━━━━━ Excerpt provided ━━━━━

Tracks
9/24/2015
Crossroads
2015
6.75" x 10"
oil on panel
Switcher
2015
6.75" x 10"
oil on panel

Railroads hold a special fascination for me, often evoking strong and wonderful feelings about places and travel despite some dark environmental realities. I can vividly recall being thrilled at seeing a steam locomotive pulling a train on the Long Island Railroad when I was waiting at a grade crossing in the 1950's. I've hopped freight trains and ridden from coast-to-coast and on short trips many times. The Santa Fe railyard was next to my little adobe house in Albuquerque and sometimes I'd grab the twice daily coal train to LA and back, riding through the Mojave desert in comfort in one of the multiple (unoccupied) engines they needed to get over the mountains.

My first freight ride was out of Portland, heading back east to attend the Rhode Island School of Design as a freshman in the late summer of 1971. I'd been hitchiking and camping my way through the west and was told not to risk the Southern Pacific out of San Francisco because I'd get kicked off the train in Sparks, Nevada where they trained their yard bulls (RR police). Everyone said the Burlington Northern out of Portland was the road to ride so I headed that way.

━━━━━

■ **Questions to answer**:
**a)** List every railroad line the Tracks text mentions by name.
**b)** Reproduce the Tracks text between "My first freight" and "headed that way.", inclusive.

━━━━━ The data ━━━━━

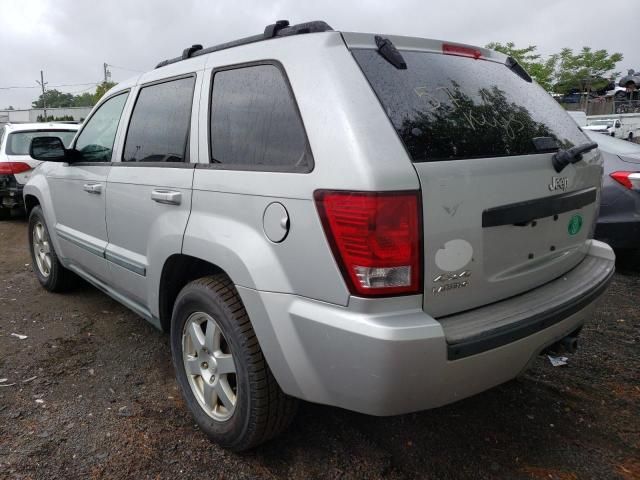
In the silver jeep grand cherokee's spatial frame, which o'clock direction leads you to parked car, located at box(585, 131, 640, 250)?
The parked car is roughly at 3 o'clock from the silver jeep grand cherokee.

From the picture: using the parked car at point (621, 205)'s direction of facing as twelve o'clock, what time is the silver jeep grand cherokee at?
The silver jeep grand cherokee is roughly at 8 o'clock from the parked car.

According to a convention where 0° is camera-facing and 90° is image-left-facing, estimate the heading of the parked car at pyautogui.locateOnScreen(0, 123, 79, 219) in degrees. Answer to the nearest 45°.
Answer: approximately 180°

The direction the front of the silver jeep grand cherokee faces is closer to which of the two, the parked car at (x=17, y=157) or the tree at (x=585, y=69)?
the parked car

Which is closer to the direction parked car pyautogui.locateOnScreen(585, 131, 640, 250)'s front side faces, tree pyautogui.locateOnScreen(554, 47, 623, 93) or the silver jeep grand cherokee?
the tree

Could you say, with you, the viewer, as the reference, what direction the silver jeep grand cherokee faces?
facing away from the viewer and to the left of the viewer

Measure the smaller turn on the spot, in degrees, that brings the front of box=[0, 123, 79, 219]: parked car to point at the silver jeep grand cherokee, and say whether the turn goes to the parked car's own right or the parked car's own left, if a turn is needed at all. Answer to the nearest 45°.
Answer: approximately 180°

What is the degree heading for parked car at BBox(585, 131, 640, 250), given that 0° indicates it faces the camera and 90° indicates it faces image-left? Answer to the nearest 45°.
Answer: approximately 135°

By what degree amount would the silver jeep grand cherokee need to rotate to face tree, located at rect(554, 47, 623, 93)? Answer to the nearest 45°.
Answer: approximately 90° to its right
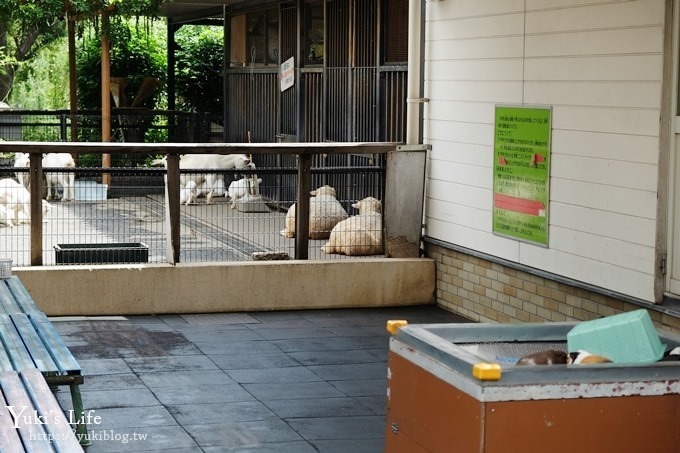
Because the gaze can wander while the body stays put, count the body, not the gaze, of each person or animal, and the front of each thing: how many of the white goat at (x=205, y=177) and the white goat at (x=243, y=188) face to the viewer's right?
2

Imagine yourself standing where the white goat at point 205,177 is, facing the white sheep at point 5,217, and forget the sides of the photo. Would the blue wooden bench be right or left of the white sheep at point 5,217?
left

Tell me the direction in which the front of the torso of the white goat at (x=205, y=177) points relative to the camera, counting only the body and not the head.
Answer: to the viewer's right

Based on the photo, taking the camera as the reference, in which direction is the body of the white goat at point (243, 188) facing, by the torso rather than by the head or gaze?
to the viewer's right

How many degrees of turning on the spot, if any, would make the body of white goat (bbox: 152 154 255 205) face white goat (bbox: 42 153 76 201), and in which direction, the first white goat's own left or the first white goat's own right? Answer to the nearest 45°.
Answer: approximately 180°

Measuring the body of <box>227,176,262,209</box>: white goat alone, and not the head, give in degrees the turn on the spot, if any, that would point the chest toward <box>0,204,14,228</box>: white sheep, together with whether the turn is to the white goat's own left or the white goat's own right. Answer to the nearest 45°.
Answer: approximately 135° to the white goat's own right

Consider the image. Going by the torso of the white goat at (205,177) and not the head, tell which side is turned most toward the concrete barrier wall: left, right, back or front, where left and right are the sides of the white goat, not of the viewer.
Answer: right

━━━━━

■ **Answers by task**:
**a)** Long Island Railroad, Santa Fe, Southern Pacific, Burlington Northern

**b)**
My first freight ride was out of Portland, heading back east to attend the Rhode Island School of Design as a freshman in the late summer of 1971. I'd been hitchiking and camping my way through the west and was told not to risk the Southern Pacific out of San Francisco because I'd get kicked off the train in Sparks, Nevada where they trained their yard bulls (RR police). Everyone said the Burlington Northern out of Portland was the road to ride so I headed that way.